> _Task_
Below is a set of records. Repeat them verbatim without the pictures.

Data entries
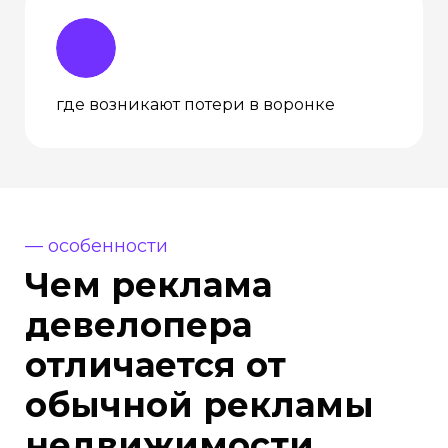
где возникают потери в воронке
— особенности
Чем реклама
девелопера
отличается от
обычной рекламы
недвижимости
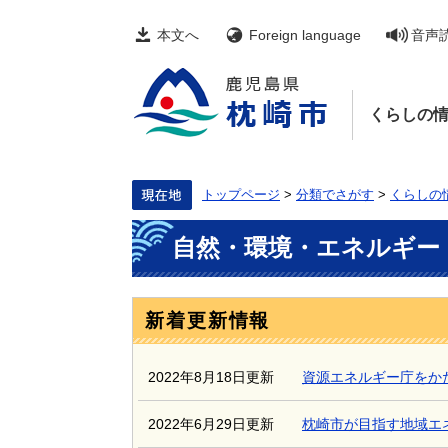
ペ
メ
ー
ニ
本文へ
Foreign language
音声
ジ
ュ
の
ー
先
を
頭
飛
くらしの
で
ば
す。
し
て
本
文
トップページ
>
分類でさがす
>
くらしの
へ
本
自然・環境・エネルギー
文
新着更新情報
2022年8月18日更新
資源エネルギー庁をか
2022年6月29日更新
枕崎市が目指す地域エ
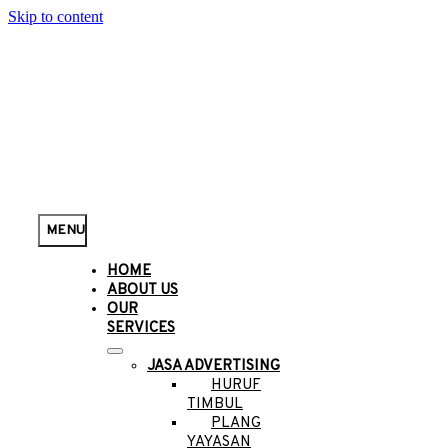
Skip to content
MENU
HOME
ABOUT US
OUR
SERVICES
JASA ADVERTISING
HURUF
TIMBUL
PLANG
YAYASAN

> _Answer box_
где возникают потери в воронке
— особенности
Чем реклама
девелопера
отличается от
обычной рекламы
недвижимости
ペ
メ
ー
ニ
本文へ
Foreign language
音声
ジ
ュ
の
ー
先
を
頭
飛
くらしの
で
ば
す。
し
て
本
文
トップページ
>
分類でさがす
>
くらしの
へ
本
自然・環境・エネルギー
文
新着更新情報
2022年8月18日更新
資源エネルギー庁をか
2022年6月29日更新
枕崎市が目指す地域エ
Skip to content
MENU
HOME
ABOUT US
OUR
SERVICES
JASA ADVERTISING
HURUF
TIMBUL
PLANG
YAYASAN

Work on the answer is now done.